Franck, lui, est parvenu jusqu’à la cour intérieure : “On a vu des voisins aux fenêtres qui appelaient à l’aide, d’autre sur des parapets, pris entre les flammes et le vide.” Certains resteront piégés par les flammes. C’est le cas d’Adèle : “Elle me décrit la progression du feu chez elle : le faux plafond de l’entrée qui s’écroule", poursuit encore Pascale, sa maman. "Elle est acculée au fond de son appartement. Elle reste sur son balcon. Jusqu’au bout, il lui demande de rester chez elle. Jusqu’à la fin, elle croit qu’ils vont venir la chercher. Elle se rend compte qu’à la fin qu’ils ne viendront pas la chercher. Mais c’est trop tard. Elle hurle qu’elle a les flammes sur elle. Elle hurle. C’est intenable.” Dix personnes meurent ce soir-là. La plus jeune était un adolescent de 16 ans, sa mère non plus n’a pas survécu.

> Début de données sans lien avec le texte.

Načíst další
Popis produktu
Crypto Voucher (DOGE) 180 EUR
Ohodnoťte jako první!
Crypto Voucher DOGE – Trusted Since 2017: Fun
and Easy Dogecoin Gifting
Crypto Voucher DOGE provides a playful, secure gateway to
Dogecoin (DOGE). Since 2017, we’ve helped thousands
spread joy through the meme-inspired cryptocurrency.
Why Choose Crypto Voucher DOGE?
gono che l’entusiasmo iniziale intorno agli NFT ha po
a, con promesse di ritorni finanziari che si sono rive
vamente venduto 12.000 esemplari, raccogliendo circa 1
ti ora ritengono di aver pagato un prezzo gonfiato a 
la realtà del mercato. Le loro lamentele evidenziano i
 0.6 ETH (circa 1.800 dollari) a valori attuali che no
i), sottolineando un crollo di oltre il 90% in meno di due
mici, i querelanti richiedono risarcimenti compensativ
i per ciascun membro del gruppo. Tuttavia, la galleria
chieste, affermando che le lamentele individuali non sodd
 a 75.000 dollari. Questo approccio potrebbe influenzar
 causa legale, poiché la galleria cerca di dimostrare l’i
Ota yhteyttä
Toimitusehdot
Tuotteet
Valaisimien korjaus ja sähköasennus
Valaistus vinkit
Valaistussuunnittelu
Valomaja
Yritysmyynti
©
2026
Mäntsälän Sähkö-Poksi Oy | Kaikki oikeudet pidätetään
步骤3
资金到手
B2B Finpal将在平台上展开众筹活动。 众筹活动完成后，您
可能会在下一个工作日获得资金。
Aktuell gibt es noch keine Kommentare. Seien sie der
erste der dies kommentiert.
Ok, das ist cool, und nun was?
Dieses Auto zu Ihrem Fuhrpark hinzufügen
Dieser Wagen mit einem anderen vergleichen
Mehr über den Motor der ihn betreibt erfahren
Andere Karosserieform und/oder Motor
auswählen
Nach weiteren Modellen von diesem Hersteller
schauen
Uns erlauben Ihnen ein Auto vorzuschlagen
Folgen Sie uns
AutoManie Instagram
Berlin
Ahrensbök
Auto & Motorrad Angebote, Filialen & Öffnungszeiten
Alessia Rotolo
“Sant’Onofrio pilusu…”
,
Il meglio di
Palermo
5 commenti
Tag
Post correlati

La santé mentale de l’accusée en question
Très rapidement, Essia B. est interpellée. Entendue le lendemain matin par les enquêteurs, elle déclare : “Je ne m’en souviens pas, je n’ai pas la force de me souvenir. C’est pas que je ne veux pas coopérer. On me dit qu’il y a eu des morts. Là je ne sais plus où j’habite, là je suis en train de crever à petit feu et vous vous perdez juste votre temps.” Son état de santé n’étant pas compatible avec une garde à vue, elle sera ensuite hospitalisée en psychiatrie.
Au delà des conditions de sa garde à vue, la question de la santé mentale d’Essia B. sera au cœur des débats de la cour d’assises. Car depuis l’âge de 17 ans, la jeune femme multiplie les séjours en psychiatrie, sur fonds d’addiction à l’alcool et aux stupéfiants. Le dernier, à l’hôpital Saint-Anne, s’est d’ailleurs achevé six jours avant le drame. “Elle essaie de prendre la mesure de ses actes, elle est effondrée par leurs conséquences”, explique Me Sébastien Schapira, avocat de l’accusée. “Elle veut participer à la manifestation de la vérité”. Plusieurs expertises psychiatriques ont conclu à une altération du discernement d’Essia B. au moment des faits. Mais l’ont également déclarée accessible à une sanction pénale. La quadragénaire encourt la réclusion criminelle à perpétuité.